Zulkifly menegaskan kenaikan harga beras berkualitas medium dalam satu bulan terakhir karena harga gabah di daerah yang sudah melejit. Dengan begitu, tidak mungkin bagi pedagang menjual beras medium dengan harga normal, yakni Rp8.000-Rp9.000 per kilogram (kg).

"Kalau di daerah hasil panen bagus, gabah dijual Rp5.500 per kg, kalau jadi harga beras kan Rp10.500-11 ribu per kg. Mana ada medium-nya itu," tegas Zulkifly.

Saat ini, Zulkifly menyebut tak memiliki beras dengan kualitas medium karena stoknya di daerah menipis. Walhasil, toko milik Zulkifly saat ini hanya menjual beras berkualitas premium yang dibanderol sekitar Rp10.500-Rp12 ribu per kg.

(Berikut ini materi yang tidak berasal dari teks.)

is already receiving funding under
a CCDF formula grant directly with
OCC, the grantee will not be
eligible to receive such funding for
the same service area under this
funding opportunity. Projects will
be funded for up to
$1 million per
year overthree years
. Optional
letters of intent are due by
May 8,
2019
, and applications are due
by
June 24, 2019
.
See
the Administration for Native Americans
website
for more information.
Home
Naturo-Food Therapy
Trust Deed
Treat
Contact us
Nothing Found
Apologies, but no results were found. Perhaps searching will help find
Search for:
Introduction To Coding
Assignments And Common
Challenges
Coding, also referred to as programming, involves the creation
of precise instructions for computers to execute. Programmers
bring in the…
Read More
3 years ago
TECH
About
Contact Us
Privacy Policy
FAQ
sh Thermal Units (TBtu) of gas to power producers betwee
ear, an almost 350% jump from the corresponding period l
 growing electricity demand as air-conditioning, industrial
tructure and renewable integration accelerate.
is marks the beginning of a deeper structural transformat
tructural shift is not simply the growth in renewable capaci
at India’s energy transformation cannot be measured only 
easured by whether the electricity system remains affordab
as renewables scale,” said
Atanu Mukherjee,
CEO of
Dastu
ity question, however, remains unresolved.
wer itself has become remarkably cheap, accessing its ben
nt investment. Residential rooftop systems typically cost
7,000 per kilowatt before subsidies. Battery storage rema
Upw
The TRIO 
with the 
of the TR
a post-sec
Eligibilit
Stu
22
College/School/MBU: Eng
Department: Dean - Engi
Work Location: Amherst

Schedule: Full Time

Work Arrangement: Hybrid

"Masih di bawah harga eceran tertinggi (HET) beras premium yang sebesar Rp12.800 per kg," jelas Zulkifly.

Dituding Mentan, Pedagang Sebut Mustahil Curangi Harga BerasIlustrasi beras. (CNN Indonesia/Hesti Rika)
Senada, pedagang beras di Cipinang lainnya, Yono mengatakan harga beras medium menjulang tinggi karena harga dari daerah juga sudah naik dari biasanya. Namun, Yono sedikit lebih beruntung karena masih memiliki stok beras berkualitas medium.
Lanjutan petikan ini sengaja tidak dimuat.